Task to carry out: Return the records, each one exactly as written.

----------

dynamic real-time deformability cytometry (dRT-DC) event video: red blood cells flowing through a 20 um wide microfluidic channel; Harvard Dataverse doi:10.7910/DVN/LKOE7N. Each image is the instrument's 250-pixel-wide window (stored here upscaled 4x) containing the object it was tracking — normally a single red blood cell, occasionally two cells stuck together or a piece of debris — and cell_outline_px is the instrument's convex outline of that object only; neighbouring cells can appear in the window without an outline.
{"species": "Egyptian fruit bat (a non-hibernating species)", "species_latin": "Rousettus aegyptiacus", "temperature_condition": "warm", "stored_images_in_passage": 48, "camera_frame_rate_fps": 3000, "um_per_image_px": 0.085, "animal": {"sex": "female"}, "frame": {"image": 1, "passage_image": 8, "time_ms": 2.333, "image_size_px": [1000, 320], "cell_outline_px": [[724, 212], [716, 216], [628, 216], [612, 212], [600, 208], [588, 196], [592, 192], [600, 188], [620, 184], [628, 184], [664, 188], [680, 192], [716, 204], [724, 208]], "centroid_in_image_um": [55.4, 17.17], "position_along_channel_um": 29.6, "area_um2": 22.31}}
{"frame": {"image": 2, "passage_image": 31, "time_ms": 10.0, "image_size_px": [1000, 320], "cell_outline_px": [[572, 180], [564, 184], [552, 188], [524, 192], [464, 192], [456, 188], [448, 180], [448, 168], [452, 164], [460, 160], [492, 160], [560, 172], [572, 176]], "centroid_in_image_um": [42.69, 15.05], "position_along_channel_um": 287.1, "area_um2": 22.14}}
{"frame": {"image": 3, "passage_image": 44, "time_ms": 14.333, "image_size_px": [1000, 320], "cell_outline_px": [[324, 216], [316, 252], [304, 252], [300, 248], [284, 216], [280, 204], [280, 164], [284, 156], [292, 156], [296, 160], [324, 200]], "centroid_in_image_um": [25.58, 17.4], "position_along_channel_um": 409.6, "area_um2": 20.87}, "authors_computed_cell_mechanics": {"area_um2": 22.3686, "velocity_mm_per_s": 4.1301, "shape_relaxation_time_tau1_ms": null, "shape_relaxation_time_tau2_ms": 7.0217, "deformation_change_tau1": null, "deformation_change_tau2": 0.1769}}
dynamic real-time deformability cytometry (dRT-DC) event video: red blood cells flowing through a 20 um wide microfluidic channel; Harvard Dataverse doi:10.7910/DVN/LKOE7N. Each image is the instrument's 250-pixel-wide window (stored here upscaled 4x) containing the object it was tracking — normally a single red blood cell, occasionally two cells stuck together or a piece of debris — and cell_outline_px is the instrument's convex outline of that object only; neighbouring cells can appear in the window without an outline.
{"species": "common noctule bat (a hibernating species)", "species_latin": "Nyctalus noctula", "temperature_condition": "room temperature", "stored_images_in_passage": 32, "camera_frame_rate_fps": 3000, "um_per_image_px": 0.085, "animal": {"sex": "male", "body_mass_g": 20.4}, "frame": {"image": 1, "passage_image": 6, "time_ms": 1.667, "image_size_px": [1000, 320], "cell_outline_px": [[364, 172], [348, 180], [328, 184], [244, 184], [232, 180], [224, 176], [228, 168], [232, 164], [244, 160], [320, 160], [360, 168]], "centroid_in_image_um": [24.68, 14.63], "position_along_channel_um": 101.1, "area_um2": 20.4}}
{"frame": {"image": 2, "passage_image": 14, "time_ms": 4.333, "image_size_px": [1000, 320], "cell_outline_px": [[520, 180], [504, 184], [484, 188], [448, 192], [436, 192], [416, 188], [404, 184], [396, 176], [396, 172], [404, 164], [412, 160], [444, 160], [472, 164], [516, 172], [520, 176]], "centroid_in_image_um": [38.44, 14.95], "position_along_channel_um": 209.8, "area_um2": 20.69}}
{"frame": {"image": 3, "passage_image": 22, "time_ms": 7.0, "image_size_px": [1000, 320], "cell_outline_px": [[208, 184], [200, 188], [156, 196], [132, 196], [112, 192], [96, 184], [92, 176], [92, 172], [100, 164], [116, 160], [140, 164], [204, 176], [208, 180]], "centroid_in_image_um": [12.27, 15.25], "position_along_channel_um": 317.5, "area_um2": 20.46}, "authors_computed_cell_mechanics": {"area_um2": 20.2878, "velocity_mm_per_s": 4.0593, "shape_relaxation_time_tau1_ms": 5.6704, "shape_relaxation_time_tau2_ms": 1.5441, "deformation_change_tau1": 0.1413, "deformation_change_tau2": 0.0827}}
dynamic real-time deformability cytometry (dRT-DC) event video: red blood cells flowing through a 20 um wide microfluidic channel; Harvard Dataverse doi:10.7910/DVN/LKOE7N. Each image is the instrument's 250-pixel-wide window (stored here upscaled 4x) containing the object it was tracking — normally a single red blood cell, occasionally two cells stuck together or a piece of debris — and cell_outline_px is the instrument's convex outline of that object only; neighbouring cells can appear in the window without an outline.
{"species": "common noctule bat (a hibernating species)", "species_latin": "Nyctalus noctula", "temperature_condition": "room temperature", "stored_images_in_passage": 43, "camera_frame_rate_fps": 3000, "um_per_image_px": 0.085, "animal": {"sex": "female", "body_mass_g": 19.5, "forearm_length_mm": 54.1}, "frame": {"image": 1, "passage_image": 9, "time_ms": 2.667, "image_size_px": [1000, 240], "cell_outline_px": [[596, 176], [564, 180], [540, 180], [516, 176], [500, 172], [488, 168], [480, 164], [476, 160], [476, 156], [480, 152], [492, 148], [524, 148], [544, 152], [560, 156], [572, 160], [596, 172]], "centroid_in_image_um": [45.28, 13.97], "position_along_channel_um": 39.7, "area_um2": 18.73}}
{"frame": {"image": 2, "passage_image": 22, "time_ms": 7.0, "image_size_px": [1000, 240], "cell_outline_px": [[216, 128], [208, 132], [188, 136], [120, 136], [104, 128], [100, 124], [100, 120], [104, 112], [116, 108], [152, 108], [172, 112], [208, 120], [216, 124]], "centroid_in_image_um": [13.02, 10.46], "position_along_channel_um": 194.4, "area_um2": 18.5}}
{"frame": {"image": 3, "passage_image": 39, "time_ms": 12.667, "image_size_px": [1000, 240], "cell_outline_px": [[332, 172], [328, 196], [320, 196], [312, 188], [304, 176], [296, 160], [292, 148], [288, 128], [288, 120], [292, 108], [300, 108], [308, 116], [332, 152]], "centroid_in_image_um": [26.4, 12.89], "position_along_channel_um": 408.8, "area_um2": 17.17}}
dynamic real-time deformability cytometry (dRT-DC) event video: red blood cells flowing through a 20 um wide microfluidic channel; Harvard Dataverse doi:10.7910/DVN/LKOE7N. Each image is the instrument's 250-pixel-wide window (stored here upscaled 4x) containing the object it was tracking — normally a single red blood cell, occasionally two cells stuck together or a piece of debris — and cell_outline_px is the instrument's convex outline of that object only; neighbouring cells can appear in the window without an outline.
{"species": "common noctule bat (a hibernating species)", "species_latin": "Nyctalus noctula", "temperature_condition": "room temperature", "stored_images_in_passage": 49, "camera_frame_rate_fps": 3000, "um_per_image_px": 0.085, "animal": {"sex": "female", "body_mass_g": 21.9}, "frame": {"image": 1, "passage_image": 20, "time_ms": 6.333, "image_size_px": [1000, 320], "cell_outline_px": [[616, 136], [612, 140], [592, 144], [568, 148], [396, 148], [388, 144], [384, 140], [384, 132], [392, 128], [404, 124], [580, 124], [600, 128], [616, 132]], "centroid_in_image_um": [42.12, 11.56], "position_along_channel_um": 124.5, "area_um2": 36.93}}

----------

Final result:
dynamic real-time deformability cytometry (dRT-DC) event video: red blood cells flowing through a 20 um wide microfluidic channel; Harvard Dataverse doi:10.7910/DVN/LKOE7N. Each image is the instrument's 250-pixel-wide window (stored here upscaled 4x) containing the object it was tracking — normally a single red blood cell, occasionally two cells stuck together or a piece of debris — and cell_outline_px is the instrument's convex outline of that object only; neighbouring cells can appear in the window without an outline.
{"species": "Egyptian fruit bat (a non-hibernating species)", "species_latin": "Rousettus aegyptiacus", "temperature_condition": "warm", "stored_images_in_passage": 48, "camera_frame_rate_fps": 3000, "um_per_image_px": 0.085, "animal": {"sex": "female"}, "frame": {"image": 1, "passage_image": 8, "time_ms": 2.333, "image_size_px": [1000, 320], "cell_outline_px": [[724, 212], [716, 216], [628, 216], [612, 212], [600, 208], [588, 196], [592, 192], [600, 188], [620, 184], [628, 184], [664, 188], [680, 192], [716, 204], [724, 208]], "centroid_in_image_um": [55.4, 17.17], "position_along_channel_um": 29.6, "area_um2": 22.31}}
{"frame": {"image": 2, "passage_image": 31, "time_ms": 10.0, "image_size_px": [1000, 320], "cell_outline_px": [[572, 180], [564, 184], [552, 188], [524, 192], [464, 192], [456, 188], [448, 180], [448, 168], [452, 164], [460, 160], [492, 160], [560, 172], [572, 176]], "centroid_in_image_um": [42.69, 15.05], "position_along_channel_um": 287.1, "area_um2": 22.14}}
{"frame": {"image": 3, "passage_image": 44, "time_ms": 14.333, "image_size_px": [1000, 320], "cell_outline_px": [[324, 216], [316, 252], [304, 252], [300, 248], [284, 216], [280, 204], [280, 164], [284, 156], [292, 156], [296, 160], [324, 200]], "centroid_in_image_um": [25.58, 17.4], "position_along_channel_um": 409.6, "area_um2": 20.87}, "authors_computed_cell_mechanics": {"area_um2": 22.3686, "velocity_mm_per_s": 4.1301, "shape_relaxation_time_tau1_ms": null, "shape_relaxation_time_tau2_ms": 7.0217, "deformation_change_tau1": null, "deformation_change_tau2": 0.1769}}
dynamic real-time deformability cytometry (dRT-DC) event video: red blood cells flowing through a 20 um wide microfluidic channel; Harvard Dataverse doi:10.7910/DVN/LKOE7N. Each image is the instrument's 250-pixel-wide window (stored here upscaled 4x) containing the object it was tracking — normally a single red blood cell, occasionally two cells stuck together or a piece of debris — and cell_outline_px is the instrument's convex outline of that object only; neighbouring cells can appear in the window without an outline.
{"species": "common noctule bat (a hibernating species)", "species_latin": "Nyctalus noctula", "temperature_condition": "room temperature", "stored_images_in_passage": 32, "camera_frame_rate_fps": 3000, "um_per_image_px": 0.085, "animal": {"sex": "male", "body_mass_g": 20.4}, "frame": {"image": 1, "passage_image": 6, "time_ms": 1.667, "image_size_px": [1000, 320], "cell_outline_px": [[364, 172], [348, 180], [328, 184], [244, 184], [232, 180], [224, 176], [228, 168], [232, 164], [244, 160], [320, 160], [360, 168]], "centroid_in_image_um": [24.68, 14.63], "position_along_channel_um": 101.1, "area_um2": 20.4}}
{"frame": {"image": 2, "passage_image": 14, "time_ms": 4.333, "image_size_px": [1000, 320], "cell_outline_px": [[520, 180], [504, 184], [484, 188], [448, 192], [436, 192], [416, 188], [404, 184], [396, 176], [396, 172], [404, 164], [412, 160], [444, 160], [472, 164], [516, 172], [520, 176]], "centroid_in_image_um": [38.44, 14.95], "position_along_channel_um": 209.8, "area_um2": 20.69}}
{"frame": {"image": 3, "passage_image": 22, "time_ms": 7.0, "image_size_px": [1000, 320], "cell_outline_px": [[208, 184], [200, 188], [156, 196], [132, 196], [112, 192], [96, 184], [92, 176], [92, 172], [100, 164], [116, 160], [140, 164], [204, 176], [208, 180]], "centroid_in_image_um": [12.27, 15.25], "position_along_channel_um": 317.5, "area_um2": 20.46}, "authors_computed_cell_mechanics": {"area_um2": 20.2878, "velocity_mm_per_s": 4.0593, "shape_relaxation_time_tau1_ms": 5.6704, "shape_relaxation_time_tau2_ms": 1.5441, "deformation_change_tau1": 0.1413, "deformation_change_tau2": 0.0827}}
dynamic real-time deformability cytometry (dRT-DC) event video: red blood cells flowing through a 20 um wide microfluidic channel; Harvard Dataverse doi:10.7910/DVN/LKOE7N. Each image is the instrument's 250-pixel-wide window (stored here upscaled 4x) containing the object it was tracking — normally a single red blood cell, occasionally two cells stuck together or a piece of debris — and cell_outline_px is the instrument's convex outline of that object only; neighbouring cells can appear in the window without an outline.
{"species": "common noctule bat (a hibernating species)", "species_latin": "Nyctalus noctula", "temperature_condition": "room temperature", "stored_images_in_passage": 43, "camera_frame_rate_fps": 3000, "um_per_image_px": 0.085, "animal": {"sex": "female", "body_mass_g": 19.5, "forearm_length_mm": 54.1}, "frame": {"image": 1, "passage_image": 9, "time_ms": 2.667, "image_size_px": [1000, 240], "cell_outline_px": [[596, 176], [564, 180], [540, 180], [516, 176], [500, 172], [488, 168], [480, 164], [476, 160], [476, 156], [480, 152], [492, 148], [524, 148], [544, 152], [560, 156], [572, 160], [596, 172]], "centroid_in_image_um": [45.28, 13.97], "position_along_channel_um": 39.7, "area_um2": 18.73}}
{"frame": {"image": 2, "passage_image": 22, "time_ms": 7.0, "image_size_px": [1000, 240], "cell_outline_px": [[216, 128], [208, 132], [188, 136], [120, 136], [104, 128], [100, 124], [100, 120], [104, 112], [116, 108], [152, 108], [172, 112], [208, 120], [216, 124]], "centroid_in_image_um": [13.02, 10.46], "position_along_channel_um": 194.4, "area_um2": 18.5}}
{"frame": {"image": 3, "passage_image": 39, "time_ms": 12.667, "image_size_px": [1000, 240], "cell_outline_px": [[332, 172], [328, 196], [320, 196], [312, 188], [304, 176], [296, 160], [292, 148], [288, 128], [288, 120], [292, 108], [300, 108], [308, 116], [332, 152]], "centroid_in_image_um": [26.4, 12.89], "position_along_channel_um": 408.8, "area_um2": 17.17}}
dynamic real-time deformability cytometry (dRT-DC) event video: red blood cells flowing through a 20 um wide microfluidic channel; Harvard Dataverse doi:10.7910/DVN/LKOE7N. Each image is the instrument's 250-pixel-wide window (stored here upscaled 4x) containing the object it was tracking — normally a single red blood cell, occasionally two cells stuck together or a piece of debris — and cell_outline_px is the instrument's convex outline of that object only; neighbouring cells can appear in the window without an outline.
{"species": "common noctule bat (a hibernating species)", "species_latin": "Nyctalus noctula", "temperature_condition": "room temperature", "stored_images_in_passage": 49, "camera_frame_rate_fps": 3000, "um_per_image_px": 0.085, "animal": {"sex": "female", "body_mass_g": 21.9}, "frame": {"image": 1, "passage_image": 20, "time_ms": 6.333, "image_size_px": [1000, 320], "cell_outline_px": [[616, 136], [612, 140], [592, 144], [568, 148], [396, 148], [388, 144], [384, 140], [384, 132], [392, 128], [404, 124], [580, 124], [600, 128], [616, 132]], "centroid_in_image_um": [42.12, 11.56], "position_along_channel_um": 124.5, "area_um2": 36.93}}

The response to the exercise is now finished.